Rediscovering Daniel Fells

All this talk lately of the shotgun offenserookie quarterbacks and OTAs must have tricked my head into believing it was August. Nope. Despite the impending dry spell for football, I mustered enough excitement to head over to Advanced NFL Stats with the intention of looking at what some of  the stats said about the St. Louis Rams young group of wide receivers expected to grow into their potential along side franchise savior QB Sam Bradford. (No pressure guys.)

I found something else completely unexpected about one of the Rams players and his potential value to the team. I still plan on talking more about the wide receivers, lots more, but for now follow me down a side street to talk about TE Daniel Fells

First, a quick review of the playmaking stats from Advance NFL Stats. A quick review of the stats used and the numbers presented. Win Probability Added (WPA) gauges the weighted impact of each play the player was involved in. Estimated Points Added (EPA) is similar, quantifying a player's contribution in terms of points.
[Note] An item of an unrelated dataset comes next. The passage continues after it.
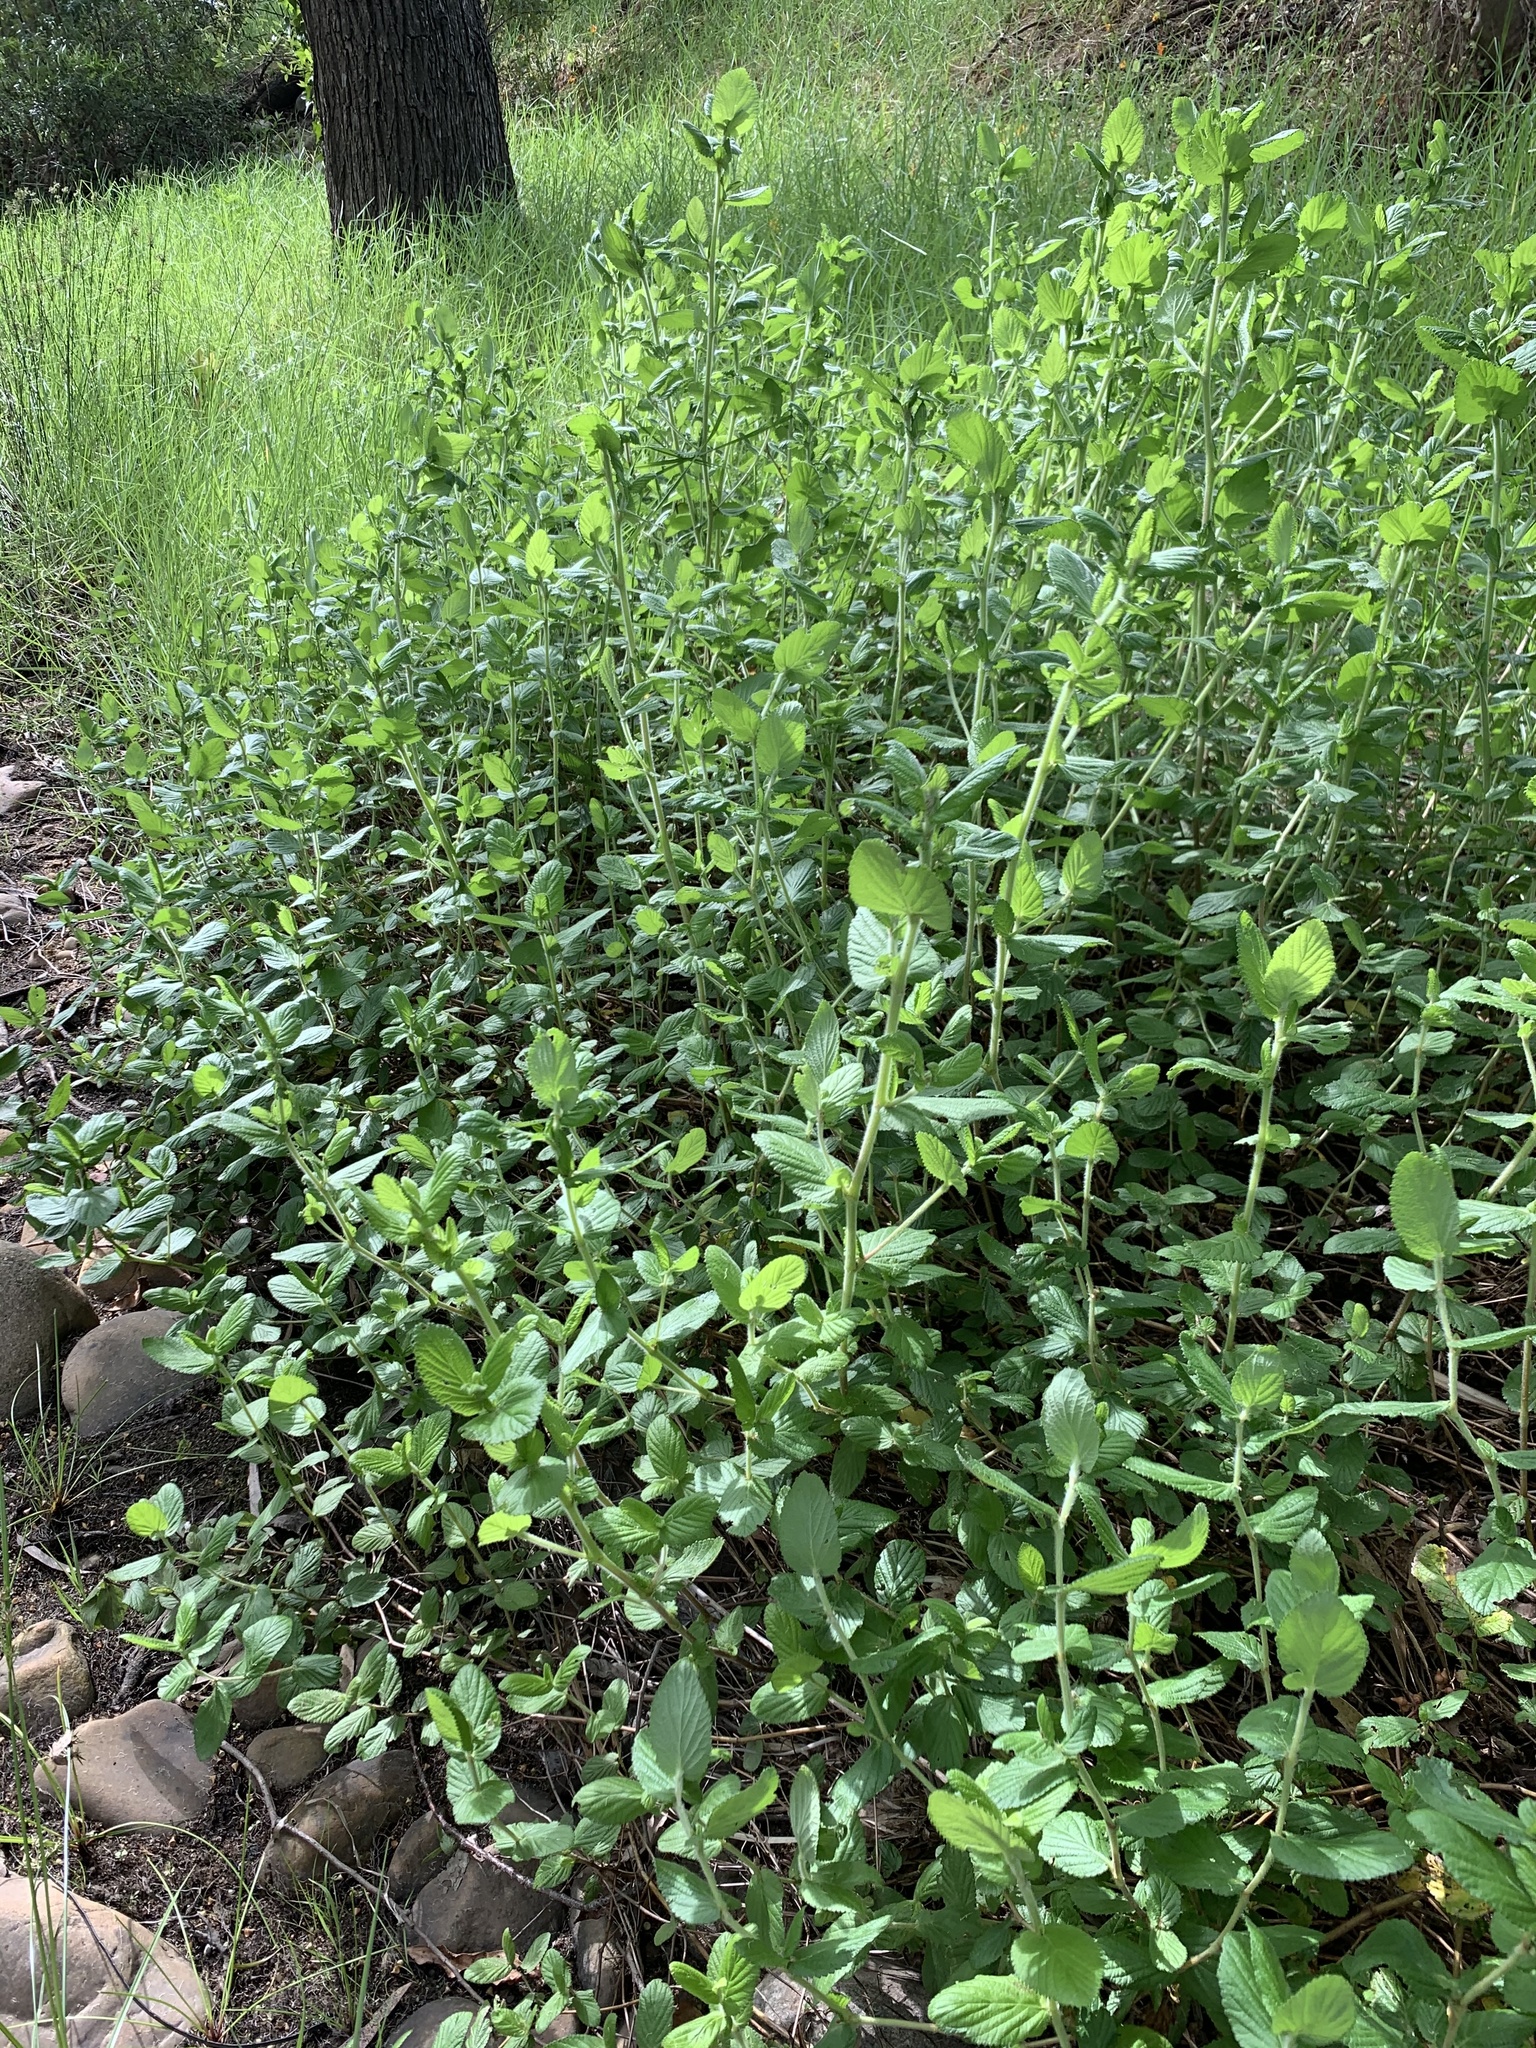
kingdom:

Fells had a WPA of 0.33. Granted, that's not exactly earth shattering, but it was the highest WPA of any of the Rams offensive skill players, including Steven Jackson. But Jackson's a much more important player for the Rams than Fells. True, but Jackson's vaunted performance last year didn't help the team much...mostly because the team around Jackson couldn't do anything to make his contributions on the ground count for anything, like touchdowns. And you also have to consider that these stats, and the reality of the league now, value the passing game much more than the running game. Jackson moved the ball well, but it didn't help the Rams score points. 
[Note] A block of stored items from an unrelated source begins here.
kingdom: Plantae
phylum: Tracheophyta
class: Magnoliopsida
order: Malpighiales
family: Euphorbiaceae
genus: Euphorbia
Back to Fells. His WPA of 0.33 is a long way from the league leading Tony Gonzalez and his 2.11 WPA. Fells' number does compare favorably to some other notable tight ends: Greg Olsen had a -0.09 WPA, Todd Heap had a 0.40 WPA and Tony Scheffler had 0.43 WPA. Context is everything, and Fells had fewer receptions than an of those guys, with 21 receptions. 

Fells' EPA of 5.8 was good, second best on the team, but also says something about his limited role behind Randy McMichael...who put up a putrid -0.32 WPA and -6.8 EPA. 

GM Billy Devaney and head coach Steve Spagnuolo might be onto something in thinking Fells could be an effective option atop the depth chart at TE. Fells had 21 receptions and was targeted 35 times for a 60 percent catch rate. He also averaged 13 yards per reception. He also proved to be a regular target for the deep ball, defined as attempts to the receiver greater than 15 yards down the field. Fells' deep ball percentage (%Deep) was 22.9 percent. Only Donnie Avery and Brandon Gibson had a higher %Deep. 

The big question for Fells this year will be how effective he can be as main pass catching tight end on the team. His numbers from last year are pretty encouraging, though limited.